[Stored items]
--------
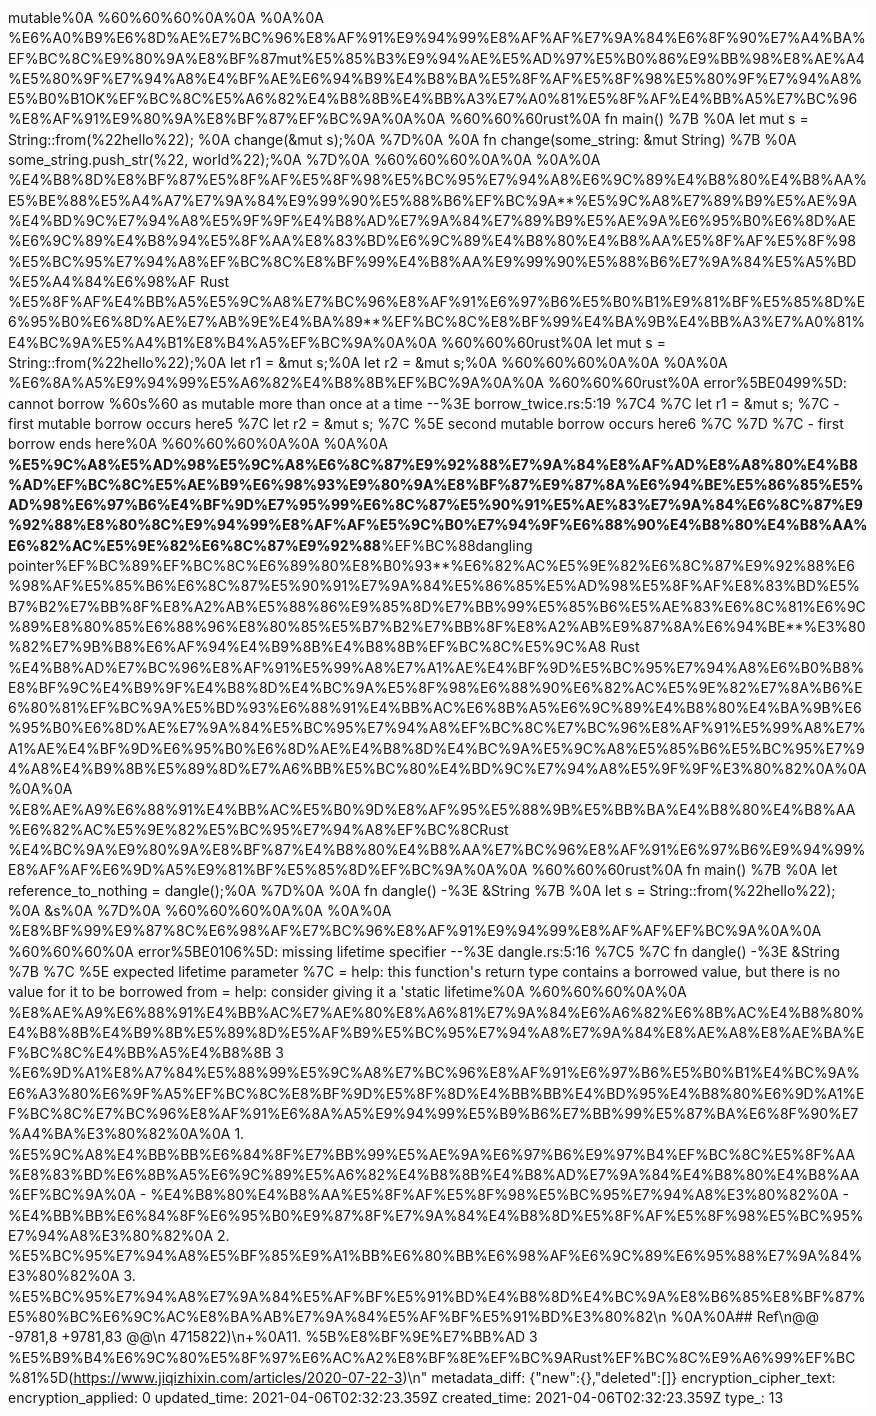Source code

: mutable%0A      %60%60%60%0A%0A      %0A%0A      %E6%A0%B9%E6%8D%AE%E7%BC%96%E8%AF%91%E9%94%99%E8%AF%AF%E7%9A%84%E6%8F%90%E7%A4%BA%EF%BC%8C%E9%80%9A%E8%BF%87mut%E5%85%B3%E9%94%AE%E5%AD%97%E5%B0%86%E9%BB%98%E8%AE%A4%E5%80%9F%E7%94%A8%E4%BF%AE%E6%94%B9%E4%B8%BA%E5%8F%AF%E5%8F%98%E5%80%9F%E7%94%A8%E5%B0%B1OK%EF%BC%8C%E5%A6%82%E4%B8%8B%E4%BB%A3%E7%A0%81%E5%8F%AF%E4%BB%A5%E7%BC%96%E8%AF%91%E9%80%9A%E8%BF%87%EF%BC%9A%0A%0A      %60%60%60rust%0A      fn main() %7B    %0A          let mut s = String::from(%22hello%22);    %0A          change(&mut s);%0A      %7D%0A      %0A      fn change(some_string: &mut String) %7B    %0A          some_string.push_str(%22, world%22);%0A      %7D%0A      %60%60%60%0A%0A      %0A%0A      %E4%B8%8D%E8%BF%87%E5%8F%AF%E5%8F%98%E5%BC%95%E7%94%A8%E6%9C%89%E4%B8%80%E4%B8%AA%E5%BE%88%E5%A4%A7%E7%9A%84%E9%99%90%E5%88%B6%EF%BC%9A**%E5%9C%A8%E7%89%B9%E5%AE%9A%E4%BD%9C%E7%94%A8%E5%9F%9F%E4%B8%AD%E7%9A%84%E7%89%B9%E5%AE%9A%E6%95%B0%E6%8D%AE%E6%9C%89%E4%B8%94%E5%8F%AA%E8%83%BD%E6%9C%89%E4%B8%80%E4%B8%AA%E5%8F%AF%E5%8F%98%E5%BC%95%E7%94%A8%EF%BC%8C%E8%BF%99%E4%B8%AA%E9%99%90%E5%88%B6%E7%9A%84%E5%A5%BD%E5%A4%84%E6%98%AF Rust %E5%8F%AF%E4%BB%A5%E5%9C%A8%E7%BC%96%E8%AF%91%E6%97%B6%E5%B0%B1%E9%81%BF%E5%85%8D%E6%95%B0%E6%8D%AE%E7%AB%9E%E4%BA%89**%EF%BC%8C%E8%BF%99%E4%BA%9B%E4%BB%A3%E7%A0%81%E4%BC%9A%E5%A4%B1%E8%B4%A5%EF%BC%9A%0A%0A      %60%60%60rust%0A      let mut s = String::from(%22hello%22);%0A      let r1 = &mut s;%0A      let r2 = &mut s;%0A      %60%60%60%0A%0A      %0A%0A      %E6%8A%A5%E9%94%99%E5%A6%82%E4%B8%8B%EF%BC%9A%0A%0A      %60%60%60rust%0A      error%5BE0499%5D: cannot borrow %60s%60 as mutable more than once at a time --%3E borrow_twice.rs:5:19  %7C4 %7C     let r1 = &mut s;  %7C                   - first mutable borrow occurs here5 %7C     let r2 = &mut s;  %7C                   %5E second mutable borrow occurs here6 %7C %7D  %7C - first borrow ends here%0A      %60%60%60%0A%0A       %0A%0A      **%E5%9C%A8%E5%AD%98%E5%9C%A8%E6%8C%87%E9%92%88%E7%9A%84%E8%AF%AD%E8%A8%80%E4%B8%AD%EF%BC%8C%E5%AE%B9%E6%98%93%E9%80%9A%E8%BF%87%E9%87%8A%E6%94%BE%E5%86%85%E5%AD%98%E6%97%B6%E4%BF%9D%E7%95%99%E6%8C%87%E5%90%91%E5%AE%83%E7%9A%84%E6%8C%87%E9%92%88%E8%80%8C%E9%94%99%E8%AF%AF%E5%9C%B0%E7%94%9F%E6%88%90%E4%B8%80%E4%B8%AA%E6%82%AC%E5%9E%82%E6%8C%87%E9%92%88**%EF%BC%88dangling pointer%EF%BC%89%EF%BC%8C%E6%89%80%E8%B0%93**%E6%82%AC%E5%9E%82%E6%8C%87%E9%92%88%E6%98%AF%E5%85%B6%E6%8C%87%E5%90%91%E7%9A%84%E5%86%85%E5%AD%98%E5%8F%AF%E8%83%BD%E5%B7%B2%E7%BB%8F%E8%A2%AB%E5%88%86%E9%85%8D%E7%BB%99%E5%85%B6%E5%AE%83%E6%8C%81%E6%9C%89%E8%80%85%E6%88%96%E8%80%85%E5%B7%B2%E7%BB%8F%E8%A2%AB%E9%87%8A%E6%94%BE**%E3%80%82%E7%9B%B8%E6%AF%94%E4%B9%8B%E4%B8%8B%EF%BC%8C%E5%9C%A8 Rust %E4%B8%AD%E7%BC%96%E8%AF%91%E5%99%A8%E7%A1%AE%E4%BF%9D%E5%BC%95%E7%94%A8%E6%B0%B8%E8%BF%9C%E4%B9%9F%E4%B8%8D%E4%BC%9A%E5%8F%98%E6%88%90%E6%82%AC%E5%9E%82%E7%8A%B6%E6%80%81%EF%BC%9A%E5%BD%93%E6%88%91%E4%BB%AC%E6%8B%A5%E6%9C%89%E4%B8%80%E4%BA%9B%E6%95%B0%E6%8D%AE%E7%9A%84%E5%BC%95%E7%94%A8%EF%BC%8C%E7%BC%96%E8%AF%91%E5%99%A8%E7%A1%AE%E4%BF%9D%E6%95%B0%E6%8D%AE%E4%B8%8D%E4%BC%9A%E5%9C%A8%E5%85%B6%E5%BC%95%E7%94%A8%E4%B9%8B%E5%89%8D%E7%A6%BB%E5%BC%80%E4%BD%9C%E7%94%A8%E5%9F%9F%E3%80%82%0A%0A      %0A%0A      %E8%AE%A9%E6%88%91%E4%BB%AC%E5%B0%9D%E8%AF%95%E5%88%9B%E5%BB%BA%E4%B8%80%E4%B8%AA%E6%82%AC%E5%9E%82%E5%BC%95%E7%94%A8%EF%BC%8CRust %E4%BC%9A%E9%80%9A%E8%BF%87%E4%B8%80%E4%B8%AA%E7%BC%96%E8%AF%91%E6%97%B6%E9%94%99%E8%AF%AF%E6%9D%A5%E9%81%BF%E5%85%8D%EF%BC%9A%0A%0A      %60%60%60rust%0A      fn main() %7B    %0A          let reference_to_nothing = dangle();%0A      %7D%0A      %0A      fn dangle() -%3E &String %7B    %0A          let s = String::from(%22hello%22);    %0A          &s%0A      %7D%0A      %60%60%60%0A%0A      %0A%0A      %E8%BF%99%E9%87%8C%E6%98%AF%E7%BC%96%E8%AF%91%E9%94%99%E8%AF%AF%EF%BC%9A%0A%0A      %60%60%60%0A      error%5BE0106%5D: missing lifetime specifier --%3E dangle.rs:5:16  %7C5 %7C fn dangle() -%3E &String %7B  %7C                %5E expected lifetime parameter  %7C  = help: this function's return type contains a borrowed value, but there is  no value for it to be borrowed from  = help: consider giving it a 'static lifetime%0A      %60%60%60%0A%0A      %E8%AE%A9%E6%88%91%E4%BB%AC%E7%AE%80%E8%A6%81%E7%9A%84%E6%A6%82%E6%8B%AC%E4%B8%80%E4%B8%8B%E4%B9%8B%E5%89%8D%E5%AF%B9%E5%BC%95%E7%94%A8%E7%9A%84%E8%AE%A8%E8%AE%BA%EF%BC%8C%E4%BB%A5%E4%B8%8B 3 %E6%9D%A1%E8%A7%84%E5%88%99%E5%9C%A8%E7%BC%96%E8%AF%91%E6%97%B6%E5%B0%B1%E4%BC%9A%E6%A3%80%E6%9F%A5%EF%BC%8C%E8%BF%9D%E5%8F%8D%E4%BB%BB%E4%BD%95%E4%B8%80%E6%9D%A1%EF%BC%8C%E7%BC%96%E8%AF%91%E6%8A%A5%E9%94%99%E5%B9%B6%E7%BB%99%E5%87%BA%E6%8F%90%E7%A4%BA%E3%80%82%0A%0A      1. %E5%9C%A8%E4%BB%BB%E6%84%8F%E7%BB%99%E5%AE%9A%E6%97%B6%E9%97%B4%EF%BC%8C%E5%8F%AA%E8%83%BD%E6%8B%A5%E6%9C%89%E5%A6%82%E4%B8%8B%E4%B8%AD%E7%9A%84%E4%B8%80%E4%B8%AA%EF%BC%9A%0A         - %E4%B8%80%E4%B8%AA%E5%8F%AF%E5%8F%98%E5%BC%95%E7%94%A8%E3%80%82%0A         - %E4%BB%BB%E6%84%8F%E6%95%B0%E9%87%8F%E7%9A%84%E4%B8%8D%E5%8F%AF%E5%8F%98%E5%BC%95%E7%94%A8%E3%80%82%0A      2. %E5%BC%95%E7%94%A8%E5%BF%85%E9%A1%BB%E6%80%BB%E6%98%AF%E6%9C%89%E6%95%88%E7%9A%84%E3%80%82%0A      3. %E5%BC%95%E7%94%A8%E7%9A%84%E5%AF%BF%E5%91%BD%E4%B8%8D%E4%BC%9A%E8%B6%85%E8%BF%87%E5%80%BC%E6%9C%AC%E8%BA%AB%E7%9A%84%E5%AF%BF%E5%91%BD%E3%80%82\\n %0A%0A## Ref\\n@@ -9781,8 +9781,83 @@\\n 4715822)\\n+%0A11. %5B%E8%BF%9E%E7%BB%AD 3 %E5%B9%B4%E6%9C%80%E5%8F%97%E6%AC%A2%E8%BF%8E%EF%BC%9ARust%EF%BC%8C%E9%A6%99%EF%BC%81%5D(https://www.jiqizhixin.com/articles/2020-07-22-3)\\n"
metadata_diff: {"new":{},"deleted":[]}
encryption_cipher_text: 
encryption_applied: 0
updated_time: 2021-04-06T02:32:23.359Z
created_time: 2021-04-06T02:32:23.359Z
type_: 13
--------
WHAT IS BEING ASKED: Your task is to restate, word for word, each line from the one that includes "encryption_applied: 0" to the end of the records, with both ends included and nothing else.

RESULT BELOW:
encryption_applied: 0
updated_time: 2021-04-06T02:32:23.359Z
created_time: 2021-04-06T02:32:23.359Z
type_: 13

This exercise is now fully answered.